Competitiveness is the biggest problem for the smallest entrepreneurs. This arises from the responses to the question about the biggest challenges in business that we posed to Lider’s subscribers. An anonymous survey conducted from February 8 to 13 received responses from 44 micro-entrepreneurs, who have fewer than ten employees and revenues of up to two million euros. More than half of the respondents (56 percent) circled ‘inability to achieve higher prices’ as one of three possible answers. When the problem of rising input prices is added as the second challenge (42 percent), it is clear that this largest and most sensitive category of entrepreneurs lives in the scissors of high inflation and ruthless competition, and we must also add the chronic lack of capital – which consultants emphasize more than the entrepreneurs themselves complain about it.
Labor is only the next problem in importance (37 percent), and even a third do not feel this problem at all. The reason is likely that small companies are not labor-intensive, and the surveyed entrepreneurs employ an average of three and a half workers. Therefore, their main channel for finding workers is: personal acquaintances (44 percent), job advertisements (30 percent), HZZ (19 percent), and private agencies (14 percent), while only one of the surveyed entrepreneurs responded that they employ foreign workers.
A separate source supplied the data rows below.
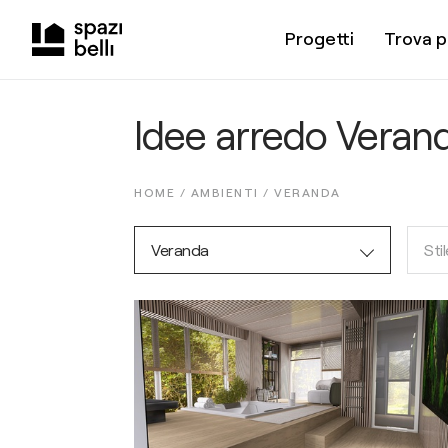
Progetti
Trova p
Idee arredo Veran
HOME /
AMBIENTI
/
VERANDA
Veranda
Stil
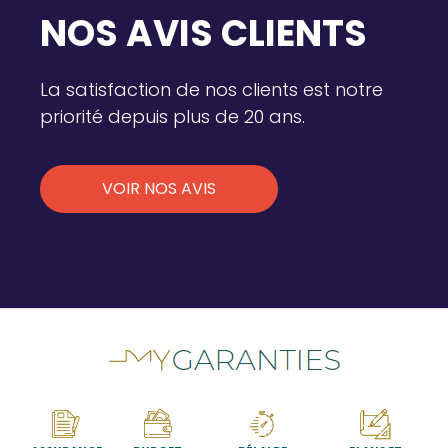
NOS AVIS CLIENTS
La satisfaction de nos clients est notre
priorité depuis plus de 20 ans.
VOIR NOS AVIS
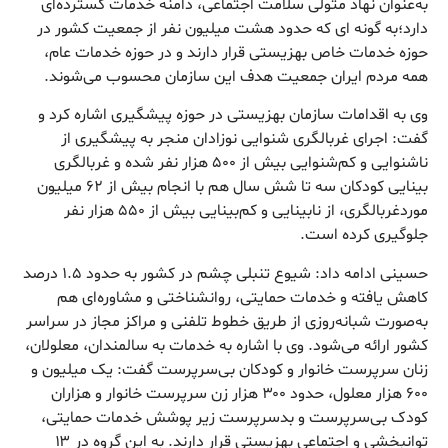
به‌عنوان نهاد متولی سلامت اجتماعی، دامنه خدمات گسترده‌ای
دارد؛به گونه ای که حدود هشت میلیون نفر از جمعیت کشور در
حوزه خدمات خاص بهزیستی قرار دارند و در حوزه خدمات عام،
همه مردم ایران جمعیت هدف این سازمان محسوب می‌شوند.
وی به اقدامات سازمان بهزیستی در حوزه پیشگیری اشاره کرد و
گفت: اجرای غربالگری شنوایی نوزادان منجر به پیشگیری از
ناشنوایی و کم‌شنوایی بیش از ۵۰۰ هزار نفر شده و غربالگری
بینایی کودکان سه تا شش سال هم با انجام بیش از ۶۲ میلیون
موردغربالگری، از نابینایی و کم‌بینایی بیش از ۵۵۰ هزار نفر
جلوگیری کرده است.
حسینی ادامه داد: شیوع تنبلی چشم در کشور به حدود ۱.۵ درصد
کاهش یافته و خدمات حمایتی، روانشناختی و مشاوره‌ای هم
به‌صورت شبانه‌روزی از طریق خطوط تلفنی و مراکز مجاز در سراسر
کشور ارائه می‌شود. وی با اشاره به خدمات به سالمندان، معلولان،
زنان سرپرست خانوار و کودکان بی‌سرپرست گفت: یک میلیون و
۶۰۰ هزار معلول، حدود ۳۰۰ هزار زن سرپرست خانوار و هزاران
کودک بی‌سرپرست و بدسرپرست زیر پوشش خدمات حمایتی،
توانبخشی و اجتماعی بهزیستی قرار دارند. به این گروه در ۱۳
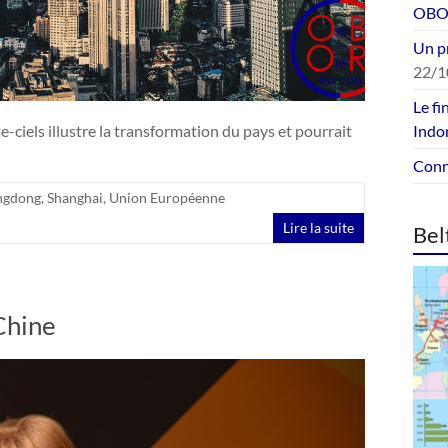
OBOR
Un p
22/1
Le fi
e-ciels illustre la transformation du pays et pourrait
Indo
Conne
ngdong
,
Shanghai
,
Union Européenne
Lire la suite
Bel
Chine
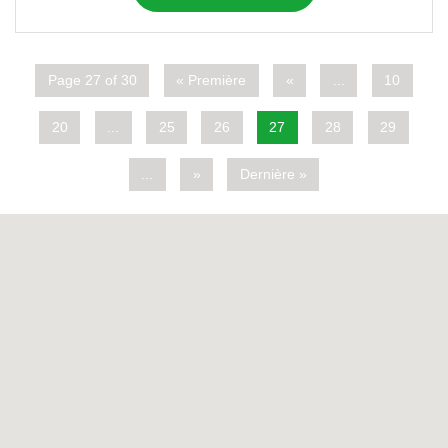
Page 27 of 30
« Première
«
...
10
20
...
25
26
27
28
29
...
»
Dernière »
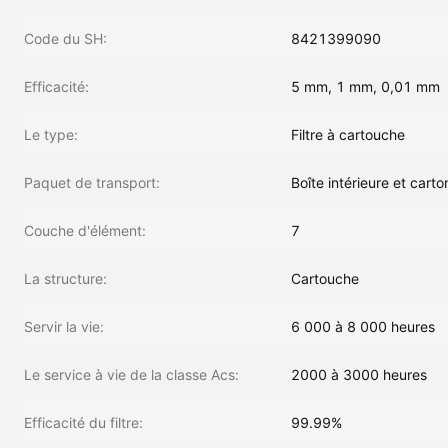
Code du SH:
8421399090
Efficacité:
5 mm, 1 mm, 0,01 mm
Le type:
Filtre à cartouche
Paquet de transport:
Boîte intérieure et cart
Couche d'élément:
7
La structure:
Cartouche
Servir la vie:
6 000 à 8 000 heures
Le service à vie de la classe Acs:
2000 à 3000 heures
Efficacité du filtre:
99.99%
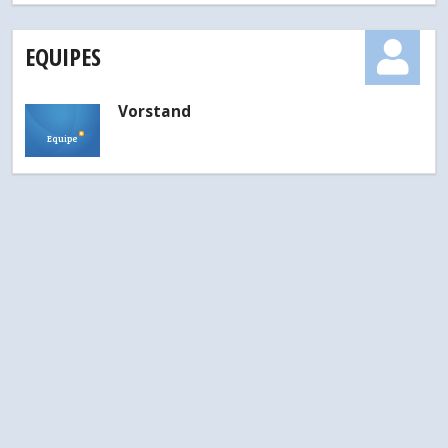
EQUIPES
Vorstand
Equipe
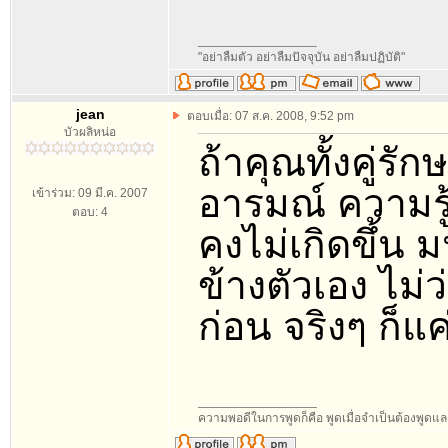
_________________
"อย่าลืมตัว อย่าลืมปัจจุบัน อย่าลืมปฏิบัติ"
jean
ตอบเมื่อ: 07 ส.ค. 2008, 9:52 pm
บัวผลิหน่อ
ถ้าคุณทั้งคู่ร
อารมณ์ ความรู้
เข้าร่วม: 09 มี.ค. 2007
ตอบ: 4
คงไม่เกิดขึ้น ม
ข้างตัวเอง ไม่ว
ก่อน จริงๆ ก็แ
_________________
ความพอดีในการพูดก็คือ พูดเมื่อจำเป็นต้องพูดแล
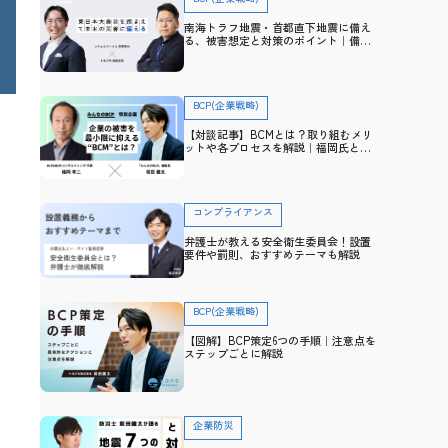
南海トラフ地震・首都直下地震に備え
る、被害想定と対策のポイント｜備
え・防災アドバイザー高荷智也×トヨ
クモ 田里友彦【企業防災特集】
BCP(企業戦略)
【対談記事】BCMとは？取り組むメリ
ットや各プロセスを解説｜福岡氏と防
災士・坂田との対談から学ぶ
コンプライアンス
弁護士が教える安全衛生委員会！設置
要件や罰則、おすすめテーマも解説
BCP(企業戦略)
【図解】BCP策定6つの手順｜注意点を
ステップごとに解説
企業防災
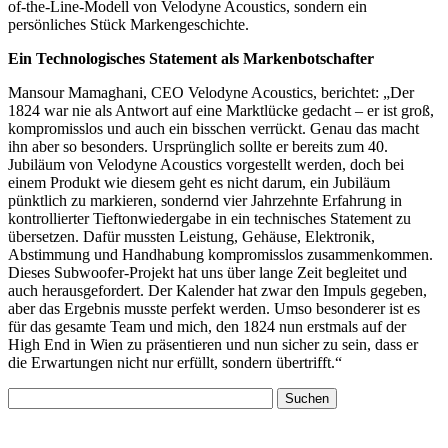
of-the-Line-Modell von Velodyne Acoustics, sondern ein
persönliches Stück Markengeschichte.
Ein Technologisches Statement als Markenbotschafter
Mansour Mamaghani, CEO Velodyne Acoustics, berichtet: „Der
1824 war nie als Antwort auf eine Marktlücke gedacht – er ist groß,
kompromisslos und auch ein bisschen verrückt. Genau das macht
ihn aber so besonders. Ursprünglich sollte er bereits zum 40.
Jubiläum von Velodyne Acoustics vorgestellt werden, doch bei
einem Produkt wie diesem geht es nicht darum, ein Jubiläum
pünktlich zu markieren, sondernd vier Jahrzehnte Erfahrung in
kontrollierter Tieftonwiedergabe in ein technisches Statement zu
übersetzen. Dafür mussten Leistung, Gehäuse, Elektronik,
Abstimmung und Handhabung kompromisslos zusammenkommen.
Dieses Subwoofer-Projekt hat uns über lange Zeit begleitet und
auch herausgefordert. Der Kalender hat zwar den Impuls gegeben,
aber das Ergebnis musste perfekt werden. Umso besonderer ist es
für das gesamte Team und mich, den 1824 nun erstmals auf der
High End in Wien zu präsentieren und nun sicher zu sein, dass er
die Erwartungen nicht nur erfüllt, sondern übertrifft.“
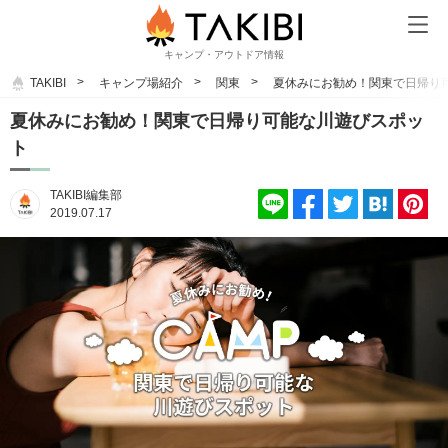
キャンプ・アウトドア情報
TAKIBI
キャンプ場紹介
関東
夏休みにお勧め！関東で日帰り
夏休みにお勧め！関東で日帰り可能な川遊びスポッ
ト
TAKIBI編集部
2019.07.17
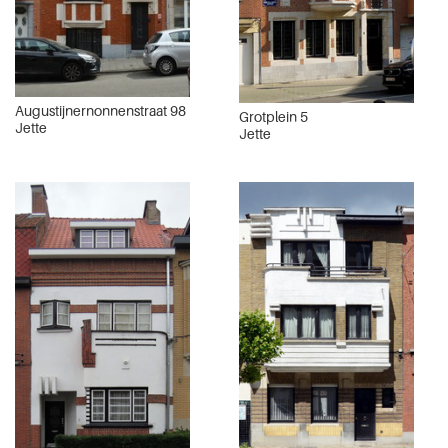
Augustijnernonnenstraat 98
Grotplein 5
Jette
Jette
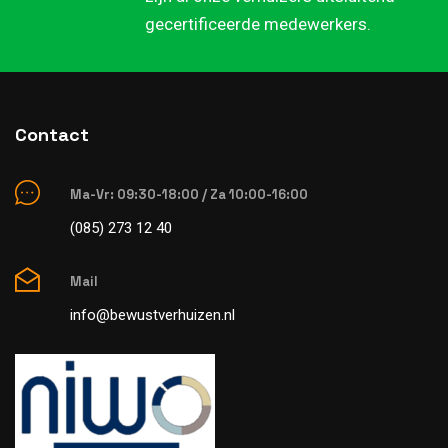
gecertificeerde medewerkers.
Contact
Ma-Vr: 09:30-18:00 / Za 10:00-16:00
(085) 273 12 40
Mail
info@bewustverhuizen.nl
Alongside labor, the problem of high taxes and other contributions to the state (one of three key challenges for 37 percent of respondents) is highlighted, followed by slow administration (26 percent) and rigging jobs in public procurement (19 percent). Nine percent highlight market loss and interest as problems, while seven percent circled delays in supply chains due to bypassing Suez. From individual responses, it is evident that entrepreneurs are also troubled by the judiciary, with the well-known story of lengthy disputes being compounded by the problem of unfair judgments with high interest rates.